#### HOW TO COMPLETE THIS TASK
Would you give the entries again word for word, with no pictures in the copy?

─── DATA LISTING ───

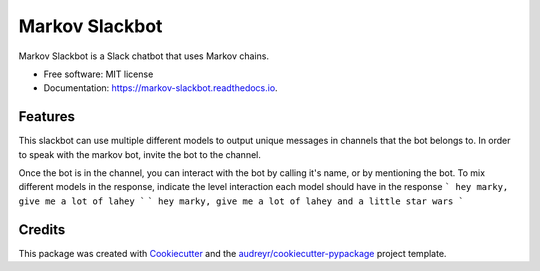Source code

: ===============================
Markov Slackbot
===============================


.. image:: https://img.shields.io/pypi/v/markov_slackbot.svg
        :target: https://pypi.python.org/pypi/markov_slackbot

.. image:: https://img.shields.io/travis/StuartJSquires/markov_slackbot.svg
        :target: https://travis-ci.org/StuartJSquires/markov_slackbot

.. image:: https://readthedocs.org/projects/markov-slackbot/badge/?version=latest
        :target: https://markov-slackbot.readthedocs.io/en/latest/?badge=latest
        :alt: Documentation Status

.. image:: https://pyup.io/repos/github/StuartJSquires/markov_slackbot/shield.svg
     :target: https://pyup.io/repos/github/StuartJSquires/markov_slackbot/
     :alt: Updates


Markov Slackbot is a Slack chatbot that uses Markov chains.


* Free software: MIT license
* Documentation: https://markov-slackbot.readthedocs.io.


Features
--------

This slackbot can use multiple different models to output unique messages in channels that the bot belongs to.
In order to speak with the markov bot, invite the bot to the channel.

Once the bot is in the channel, you can interact with the bot by calling it's name, or by mentioning the bot.
To mix different models in the response, indicate the level interaction each model should have in the response
```
hey marky, give me a lot of lahey
```
```
hey marky, give me a lot of lahey and a little star wars
```

Credits
---------

This package was created with Cookiecutter_ and the `audreyr/cookiecutter-pypackage`_ project template.

.. _Cookiecutter: https://github.com/audreyr/cookiecutter
.. _`audreyr/cookiecutter-pypackage`: https://github.com/audreyr/cookiecutter-pypackage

───

#### SOLUTION TO THE EXERCISE
Source code

: ===============================
Markov Slackbot
===============================


.. image:: https://img.shields.io/pypi/v/markov_slackbot.svg
        :target: https://pypi.python.org/pypi/markov_slackbot

.. image:: https://img.shields.io/travis/StuartJSquires/markov_slackbot.svg
        :target: https://travis-ci.org/StuartJSquires/markov_slackbot

.. image:: https://readthedocs.org/projects/markov-slackbot/badge/?version=latest
        :target: https://markov-slackbot.readthedocs.io/en/latest/?badge=latest
        :alt: Documentation Status

.. image:: https://pyup.io/repos/github/StuartJSquires/markov_slackbot/shield.svg
     :target: https://pyup.io/repos/github/StuartJSquires/markov_slackbot/
     :alt: Updates


Markov Slackbot is a Slack chatbot that uses Markov chains.


* Free software: MIT license
* Documentation: https://markov-slackbot.readthedocs.io.


Features
--------

This slackbot can use multiple different models to output unique messages in channels that the bot belongs to.
In order to speak with the markov bot, invite the bot to the channel.

Once the bot is in the channel, you can interact with the bot by calling it's name, or by mentioning the bot.
To mix different models in the response, indicate the level interaction each model should have in the response
```
hey marky, give me a lot of lahey
```
```
hey marky, give me a lot of lahey and a little star wars
```

Credits
---------

This package was created with Cookiecutter_ and the `audreyr/cookiecutter-pypackage`_ project template.

.. _Cookiecutter: https://github.com/audreyr/cookiecutter
.. _`audreyr/cookiecutter-pypackage`: https://github.com/audreyr/cookiecutter-pypackage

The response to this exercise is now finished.